Background: This author's previous MSc research concluded that traditional Chinese medicine (TCM) practitioners had poor levels of inter rater reliability (IRR) when observing tongue characteristics. This study suggested that IRR could be improved by developing operational definitions for the different tongue characteristics and a standardised protocol for observing the tongue. To this end this thesis documents the development and evaluation of a reliable tongue inspection tool and protocol.
Aim: To develop a reliable tongue inspection reference tool and protocol by examining different groups' tongue inspection interpretations.
Method: In addition to a reanalysis of the previous MSc study data (Study 1), five studies were undertaken to obtain inter rater reliability (IRR) levels for different groups of subjects while developing and refining the inspection tool and protocol. For three within subjects experimental design studies (Study II, V and VI), IRR levels were measured before and after a formal training session of tongue inspection. For the other two studies (Study III and IV), a between groups comparison of IRR levels was undertaken both before (Study III) as well as after (Study IV) a session of training using the newly developed tongue inspection tool. All data collection sessions involved subjects viewing a variety of digital tongue images using a data projector or computer screen and the completion of a tongue inspection form. Study II measured the IRR levels of 28 Year 2 TCM students both before and after the standard TCM curriculum training of tongue inspection lecture. Study III compared the IRR levels of 22 Year 2 students who had not undertaken any formal training in tongue inspection to 23 Year 4 students who had previously had formal instruction in tongue inspection in their second year of TCM education. Study IV evaluated this same cohort of students some five weeks later following training with the improved inspection method using operational definitions, colour charts and a standardised protocol. Study V, a within group repeated measures experimental design, measured IRR levels for both 21 inexperienced Year 2 TCM students while Study VI, used the same design, and involved 33 Year 4 TCM students. Both student groups had their IRR levels evaluated at baseline as well as after instruction in the newly developed tongue inspection tool. Statistical analysis involved assessing IRR with an agreement level of ≥80% was used as a criterion for an acceptable level of reliability. In addition, t-tests and Pearson product correlation coefficients were also computed where applicable.
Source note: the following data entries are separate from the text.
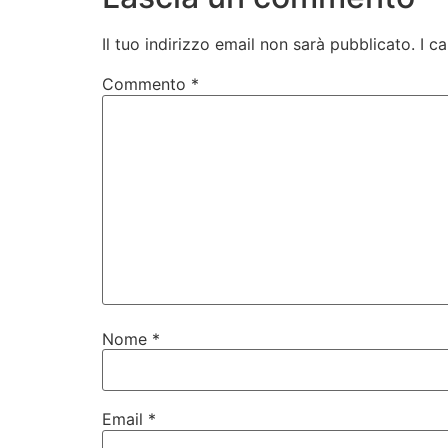
Il tuo indirizzo email non sarà pubblicato.
I c
Commento
*
Nome
*
Email
*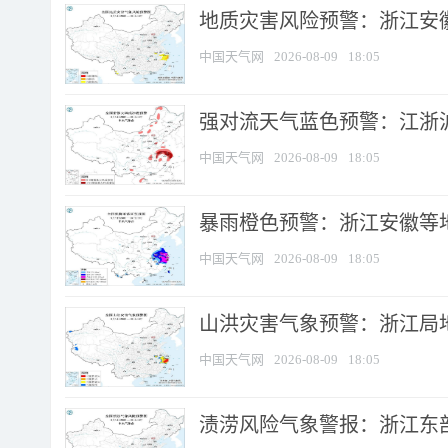
地质灾害风险预警：浙江安徽
中国天气网
2026-08-09
18:05
强对流天气蓝色预警：江浙沪等
中国天气网
2026-08-09
18:05
暴雨橙色预警：浙江安徽等
中国天气网
2026-08-09
18:05
山洪灾害气象预警：浙江局
中国天气网
2026-08-09
18:05
渍涝风险气象警报：浙江东部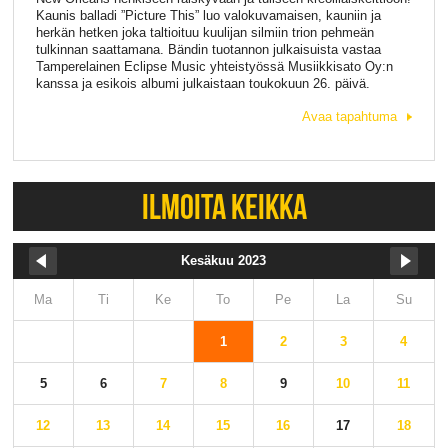
Kaunis balladi ”Picture This” luo valokuvamaisen, kauniin ja
herkän hetken joka taltioituu kuulijan silmiin trion pehmeän
tulkinnan saattamana. Bändin tuotannon julkaisuista vastaa
Tamperelainen Eclipse Music yhteistyössä Musiikkisato Oy:n
kanssa ja esikois albumi julkaistaan toukokuun 26. päivä.
Avaa tapahtuma
ILMOITA KEIKKA
Kesäkuu 2023
Ma
Ti
Ke
To
Pe
La
Su
1
2
3
4
5
6
7
8
9
10
11
12
13
14
15
16
17
18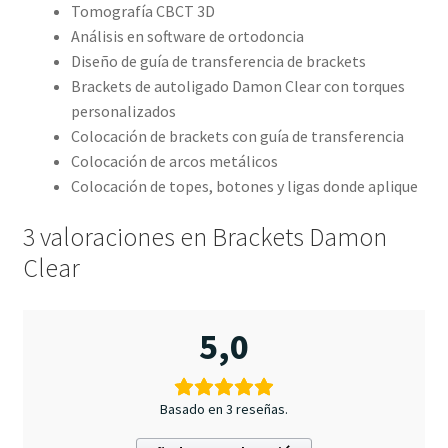
Tomografía CBCT 3D
Análisis en software de ortodoncia
Diseño de guía de transferencia de brackets
Brackets de autoligado Damon Clear con torques
personalizados
Colocación de brackets con guía de transferencia
Colocación de arcos metálicos
Colocación de topes, botones y ligas donde aplique
3 valoraciones en
Brackets Damon
Clear
5,0
Basado en 3 reseñas.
Results: Study I showed that using the new scoring method, the practitioners were poor at choosing the 'correct' answers and had a low level of agreement. Their performance did not improve or change across the two sessions.
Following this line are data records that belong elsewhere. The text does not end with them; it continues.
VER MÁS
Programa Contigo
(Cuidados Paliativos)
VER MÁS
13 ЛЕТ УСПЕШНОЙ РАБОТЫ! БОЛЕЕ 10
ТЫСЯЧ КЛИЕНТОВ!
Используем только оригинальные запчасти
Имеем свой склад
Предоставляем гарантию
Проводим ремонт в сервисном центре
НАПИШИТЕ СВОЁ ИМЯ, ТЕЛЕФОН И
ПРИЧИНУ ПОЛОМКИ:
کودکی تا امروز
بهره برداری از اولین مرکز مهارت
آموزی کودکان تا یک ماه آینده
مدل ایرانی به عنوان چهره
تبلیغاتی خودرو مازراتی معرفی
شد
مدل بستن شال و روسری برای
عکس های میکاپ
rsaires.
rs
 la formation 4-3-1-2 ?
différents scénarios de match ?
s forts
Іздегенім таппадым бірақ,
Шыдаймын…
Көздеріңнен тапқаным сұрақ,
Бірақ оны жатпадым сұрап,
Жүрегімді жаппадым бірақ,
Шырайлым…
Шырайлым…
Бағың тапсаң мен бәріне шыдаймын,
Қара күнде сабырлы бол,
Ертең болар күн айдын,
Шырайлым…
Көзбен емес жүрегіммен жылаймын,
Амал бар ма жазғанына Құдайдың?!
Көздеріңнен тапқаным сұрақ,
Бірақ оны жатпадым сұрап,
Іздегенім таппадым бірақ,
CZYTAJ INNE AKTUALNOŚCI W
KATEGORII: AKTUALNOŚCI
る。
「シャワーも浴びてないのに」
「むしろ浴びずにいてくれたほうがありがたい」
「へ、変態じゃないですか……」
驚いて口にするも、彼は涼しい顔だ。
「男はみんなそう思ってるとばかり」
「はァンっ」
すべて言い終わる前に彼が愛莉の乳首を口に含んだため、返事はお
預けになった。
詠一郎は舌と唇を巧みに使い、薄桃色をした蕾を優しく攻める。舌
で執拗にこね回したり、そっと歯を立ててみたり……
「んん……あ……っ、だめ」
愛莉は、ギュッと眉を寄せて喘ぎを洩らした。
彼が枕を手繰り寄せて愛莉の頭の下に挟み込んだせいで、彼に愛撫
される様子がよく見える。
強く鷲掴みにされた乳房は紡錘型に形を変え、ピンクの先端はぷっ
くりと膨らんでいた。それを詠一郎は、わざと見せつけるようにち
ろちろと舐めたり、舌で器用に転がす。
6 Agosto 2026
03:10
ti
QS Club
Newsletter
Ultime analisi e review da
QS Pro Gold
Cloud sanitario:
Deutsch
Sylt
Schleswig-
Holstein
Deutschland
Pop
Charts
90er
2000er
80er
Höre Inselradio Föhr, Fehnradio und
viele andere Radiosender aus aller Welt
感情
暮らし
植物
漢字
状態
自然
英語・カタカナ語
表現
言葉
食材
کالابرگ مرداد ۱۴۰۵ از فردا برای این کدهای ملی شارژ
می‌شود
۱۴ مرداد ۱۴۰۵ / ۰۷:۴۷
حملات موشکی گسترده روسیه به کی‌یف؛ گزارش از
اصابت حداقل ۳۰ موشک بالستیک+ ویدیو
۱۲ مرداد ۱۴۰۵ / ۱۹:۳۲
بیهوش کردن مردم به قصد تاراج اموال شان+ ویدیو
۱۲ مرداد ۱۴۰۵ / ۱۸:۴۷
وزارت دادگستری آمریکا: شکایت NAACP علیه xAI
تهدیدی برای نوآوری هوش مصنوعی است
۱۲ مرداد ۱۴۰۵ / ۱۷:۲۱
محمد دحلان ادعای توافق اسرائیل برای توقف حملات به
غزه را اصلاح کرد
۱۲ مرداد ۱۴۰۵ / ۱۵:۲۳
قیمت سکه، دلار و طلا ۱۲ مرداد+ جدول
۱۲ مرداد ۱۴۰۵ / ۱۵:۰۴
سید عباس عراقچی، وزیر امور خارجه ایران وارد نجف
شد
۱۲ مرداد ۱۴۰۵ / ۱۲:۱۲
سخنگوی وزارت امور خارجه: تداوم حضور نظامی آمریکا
For Study II, two characteristics achieved the criterion at both sessions (coat presence and body deviation) and there was one statistically significant increase in mean IRR value (body enlargement). Within both sessions 1 and 2, the initial and repeat viewing mean IRR values obtained for a given tongue example showed little change and in general were low and the mean percentage scores for the group of 20 subjects did not increase significantly from session 1 to session 2.
Study III demonstrated statistically significant differences for two tongue characteristics (coat presence and coat thickness) with coat presence achieving the criterion IRR for both groups. Both groups achieved overall IRRs ≥0.8 for the characteristics of coat presence, coat colour, coat peeling, body indent, crack presence and body deviation. For two of the 14 characteristics statistically significant IRR levels were achieved. In general, IRR profiles were quite similar.
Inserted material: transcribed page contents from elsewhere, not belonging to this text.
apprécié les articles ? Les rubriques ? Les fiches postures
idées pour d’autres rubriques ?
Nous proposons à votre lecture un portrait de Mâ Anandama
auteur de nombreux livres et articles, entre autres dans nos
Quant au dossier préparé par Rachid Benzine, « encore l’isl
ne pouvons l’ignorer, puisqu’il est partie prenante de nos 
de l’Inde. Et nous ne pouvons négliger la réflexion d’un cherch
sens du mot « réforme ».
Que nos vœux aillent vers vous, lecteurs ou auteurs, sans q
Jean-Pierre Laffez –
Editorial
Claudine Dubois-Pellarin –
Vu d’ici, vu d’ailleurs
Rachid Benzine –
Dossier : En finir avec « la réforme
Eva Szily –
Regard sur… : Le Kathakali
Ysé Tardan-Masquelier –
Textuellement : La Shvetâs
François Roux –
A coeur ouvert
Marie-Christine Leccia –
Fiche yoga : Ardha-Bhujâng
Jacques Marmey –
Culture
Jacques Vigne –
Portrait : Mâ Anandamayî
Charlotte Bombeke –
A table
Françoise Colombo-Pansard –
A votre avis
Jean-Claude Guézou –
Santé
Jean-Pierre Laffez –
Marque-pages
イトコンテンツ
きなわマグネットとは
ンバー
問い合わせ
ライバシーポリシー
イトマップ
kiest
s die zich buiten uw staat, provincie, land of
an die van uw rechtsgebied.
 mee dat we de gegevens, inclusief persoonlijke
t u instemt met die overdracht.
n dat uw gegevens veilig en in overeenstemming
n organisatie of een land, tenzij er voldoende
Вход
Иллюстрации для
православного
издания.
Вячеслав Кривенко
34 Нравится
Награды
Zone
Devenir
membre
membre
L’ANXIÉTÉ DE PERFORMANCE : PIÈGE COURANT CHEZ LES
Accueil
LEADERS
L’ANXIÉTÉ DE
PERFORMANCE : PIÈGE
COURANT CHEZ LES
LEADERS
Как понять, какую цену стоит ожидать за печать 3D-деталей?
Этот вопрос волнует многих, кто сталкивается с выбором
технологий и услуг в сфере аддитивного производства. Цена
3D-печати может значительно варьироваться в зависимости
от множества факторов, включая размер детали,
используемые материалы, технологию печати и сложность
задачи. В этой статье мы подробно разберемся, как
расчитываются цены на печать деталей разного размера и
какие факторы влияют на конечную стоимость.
Study IV revealed that the two year groups achieved the IRR criterion level for a similar number of characteristics (ten characteristics for Year 2 of eight for Year 4) with coat texture, body colour, body enlargement and crack type failing to achieve the criterion for both groups. No statistically significant differences were found between the two groups for any characteristics.
Study V demonstrated that the statistically significant changes were achieved for seven of the 14 characteristics from sessions 1 to 2 (coat colour; coat moisture; coat texture; body enlargement; body thorn; crack presence and crack type). This was reflected in the statistically significant increase in the group's mean score of 7%.
For Study VI, there were statistically significant increases for six of the 14 characteristics. These were coat peeling, coat texture, body enlargement, body indent, body thorns and body length. The mean percentage scores for this group increased significantly from session 1 to session 2 by 8%.
Conclusion: This series of studies on the reliability of tongue inspection has demonstrated that with appropriate instruction and the development of appropriate concrete operational definitions for the tongue characteristics and colour charts, significant improvements can be achieved in the reliability associated with identifying diagnostic characteristics. The use of this tongue inspection tool will advance education, clinical practice and research. TCM teaching institutions and individual practitioners should be encouraged to use and incorporate the tool into everyday practice. In addition further research can now assess whether the tongue diagnosis method is valid for specific TCM clinical diseases conditions.